The Code already introduced a series of measures to improve transparency for the consumer from General Principle 6 (making full disclosure of all relevant material information, including all charges, in a way that seeks to inform the customer), to the obligation to give a consumer terms of business which includes a description of the services the firm provides) to a whole chapter on advertising. We have carried out some research and have conducted a number of reviews in respect of credit cards and personal current accounts. The findings from these will be reflected in the Consultation Paper.

We have also conducted work over the last couple of years on remuneration and transparency, particularly in relation to intermediaries, where we committed to updating the Code. We believe it is important that consumers are aware of how intermediaries are paid and that if they wish to have the detail this should be available to them.

Consumers can also be inundated with information and therefore it is important that they have the information they need at the time they need it. In the context of personal injury claims, for example, we are examining again what key information claimants should be provided with regarding The Injuries Board.
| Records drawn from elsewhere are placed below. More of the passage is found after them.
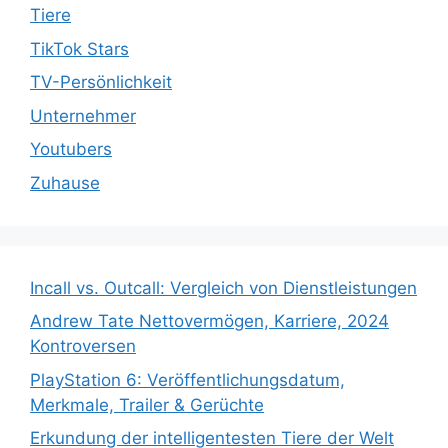
Tiere
TikTok Stars
TV-Persönlichkeit
Unternehmer
Youtubers
Zuhause
Incall vs. Outcall: Vergleich von Dienstleistungen
Andrew Tate Nettovermögen, Karriere, 2024
Kontroversen
PlayStation 6: Veröffentlichungsdatum,
Merkmale, Trailer & Gerüchte
Erkundung der intelligentesten Tiere der Welt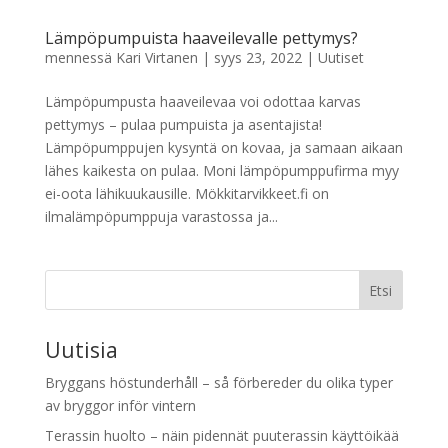
Lämpöpumpuista haaveilevalle pettymys?
mennessä
Kari Virtanen
|
syys 23, 2022
|
Uutiset
Lämpöpumpusta haaveilevaa voi odottaa karvas
pettymys – pulaa pumpuista ja asentajista!
Lämpöpumppujen kysyntä on kovaa, ja samaan aikaan
lähes kaikesta on pulaa. Moni lämpöpumppufirma myy
ei-oota lähikuukausille. Mökkitarvikkeet.fi on
ilmalämpöpumppuja varastossa ja...
Etsi
Uutisia
Bryggans höstunderhåll – så förbereder du olika typer
av bryggor inför vintern
Terassin huolto – näin pidennät puuterassin käyttöikää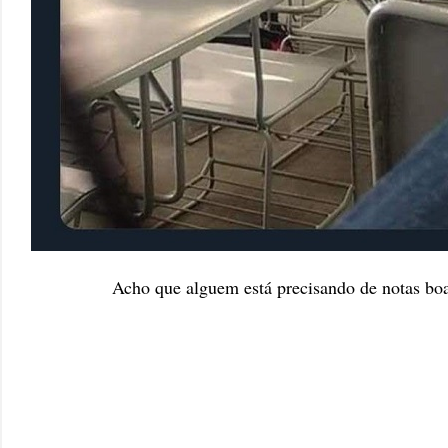
Acho que alguem está precisando de notas bo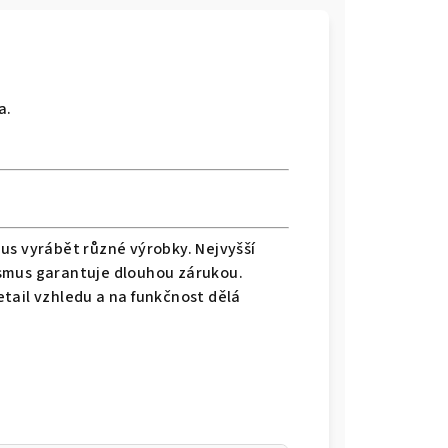
a.
us vyrábět různé výrobky. Nejvyšší
smus garantuje dlouhou zárukou.
tail vzhledu a na funkčnost dělá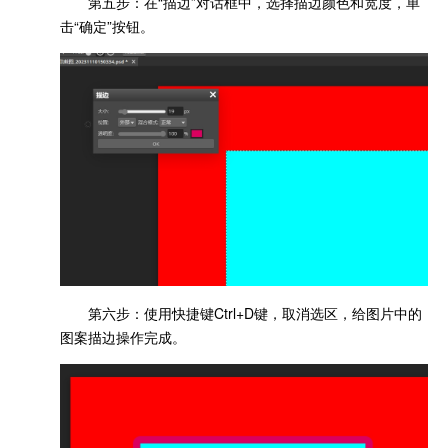
第五步：在“描边”对话框中，选择描边颜色和宽度，单
击“确定”按钮。
第六步：使用快捷键Ctrl+D键，取消选区，给图片中的
图案描边操作完成。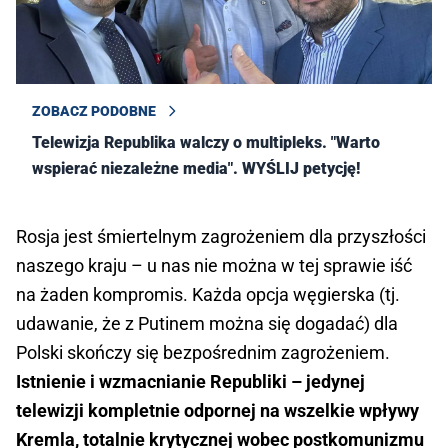
ZOBACZ PODOBNE
Telewizja Republika walczy o multipleks. "Warto
wspierać niezależne media". WYŚLIJ petycję!
Rosja jest śmiertelnym zagrożeniem dla przyszłości
naszego kraju – u nas nie można w tej sprawie iść
na żaden kompromis. Każda opcja węgierska (tj.
udawanie, że z Putinem można się dogadać) dla
Polski skończy się bezpośrednim zagrożeniem.
Istnienie i wzmacnianie Republiki – jedynej
telewizji kompletnie odpornej na wszelkie wpływy
Kremla, totalnie krytycznej wobec postkomunizmu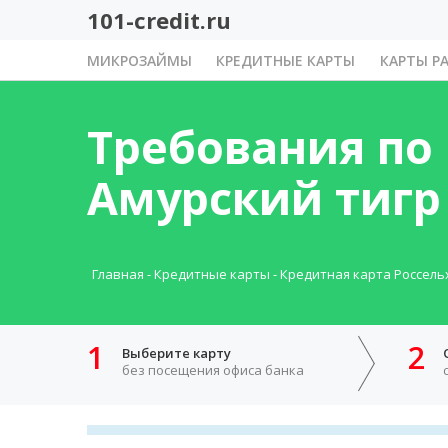
101-credit.ru
МИКРОЗАЙМЫ
КРЕДИТНЫЕ КАРТЫ
КАРТЫ Р
Требования по
Амурский тигр
Главная
-
Кредитные карты
-
Кредитная карта Россель
1
2
Выберите карту
без посещения офиса банка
We are also examining some advertising practices where claims are made of certain savings on insurance premium when compared to competitors. However, the detail is included in the small print rather than the main advertisement.
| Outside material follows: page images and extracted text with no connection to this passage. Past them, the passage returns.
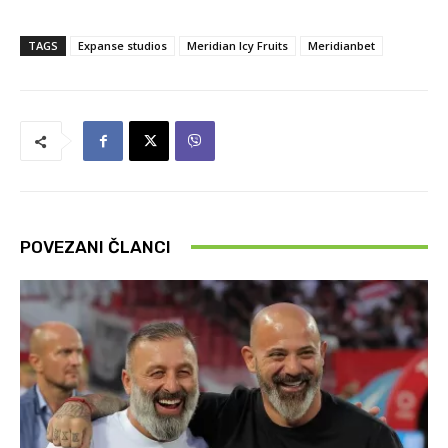
TAGS
Expanse studios
Meridian Icy Fruits
Meridianbet
POVEZANI ČLANCI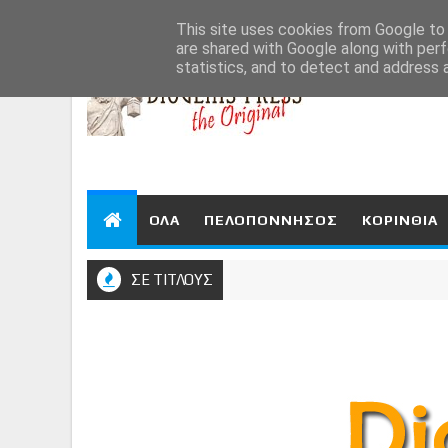
Aug 8, 2026
This site uses cookies from Google to d
are shared with Google along with perf
statistics, and to detect and address 
ΟΛΑ
ΠΕΛΟΠΟΝΝΗΣΟΣ
ΚΟΡΙΝΘΙΑ
ΣΕ ΤΙΤΛΟΥΣ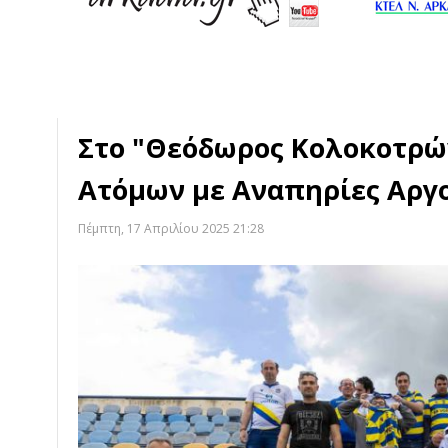
Στο "Θεόδωρος Κολοκοτρώ
Ατόμων με Αναπηρίες Αργ
Πέμπτη, 17 Απριλίου 2025 21:28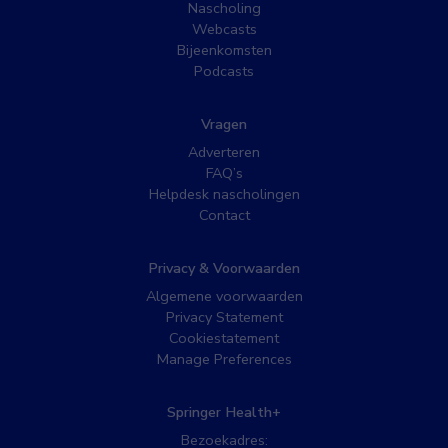
Nascholing
Webcasts
Bijeenkomsten
Podcasts
Vragen
Adverteren
FAQ’s
Helpdesk nascholingen
Contact
Privacy & Voorwaarden
Algemene voorwaarden
Privacy Statement
Cookiestatement
Manage Preferences
Springer Health+
Bezoekadres: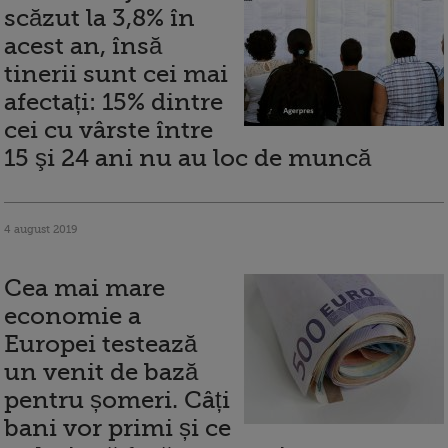
scăzut la 3,8% în
acest an, însă
tinerii sunt cei mai
afectați: 15% dintre
cei cu vârste între
15 şi 24 ani nu au loc de muncă
4 august 2019
Cea mai mare
economie a
Europei testează
un venit de bază
pentru șomeri. Câți
bani vor primi și ce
The Code has restrictions in place regarding unsolicited contact. However they currently do not apply to the sale of protection policies. The selling of any financial product on a cold calling basis particularly door to door causes me concern not only for the consumer but also the wider reputation of the industry. As I have already said it is very difficult to control the verbal interaction during the sales process. We are considering proposing additional measures to try to further protect consumers in this area.
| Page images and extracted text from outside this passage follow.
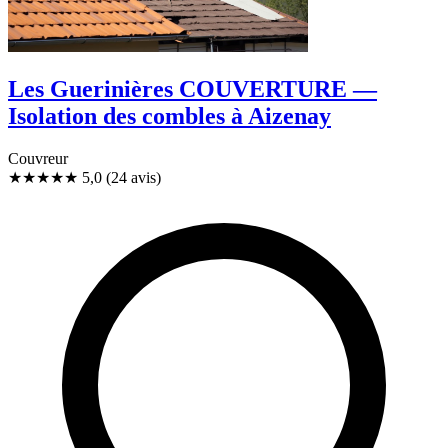
Les Guerinières COUVERTURE —
Isolation des combles à Aizenay
Couvreur
★★★★★
5,0
(24 avis)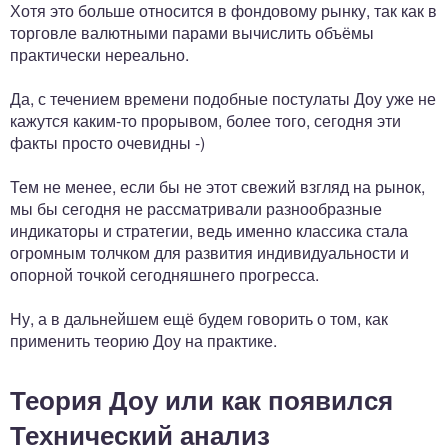
Хотя это больше относится в фондовому рынку, так как в
торговле валютными парами вычислить объёмы
практически нереально.
Да, с течением времени подобные постулаты Доу уже не
кажутся каким-то прорывом, более того, сегодня эти
факты просто очевидны -)
Тем не менее, если бы не этот свежий взгляд на рынок,
мы бы сегодня не рассматривали разнообразные
индикаторы и стратегии, ведь именно классика стала
огромным толчком для развития индивидуальности и
опорной точкой сегодняшнего прогресса.
Ну, а в дальнейшем ещё будем говорить о том, как
применить теорию Доу на практике.
Теория Доу или как появился
Технический анализ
While the incidence of overcharging has not been as prevalent as in previous years it remains a concern that we continue to see cases arising. We have introduced tighter timescales for the resolution of cases when they arise and this will be reflected in the revised Code. We are also considering what steps product producers should be taking post the launch of new products to check on how the charges are being levied. While the Government Expert Group is examining the issue of Mortgage Arrears we are considering introducing some of the relevant recommendations from that Group as well as dealing with some other related issues which have arisen from our themed reviews in respect of other personal debt.

Overall, the Code appears to be working well for consumers and there is a good level of compliance. The proposed changes I have mentioned should help improve the lot for consumers without necessarily a significant increase in costs for the industry.

However, we will continue to monitor compliance to ensure standards are maintained. Ultimately, we all should have the same objectives to protect consumers and to ensure the service they receive is of the highest standard.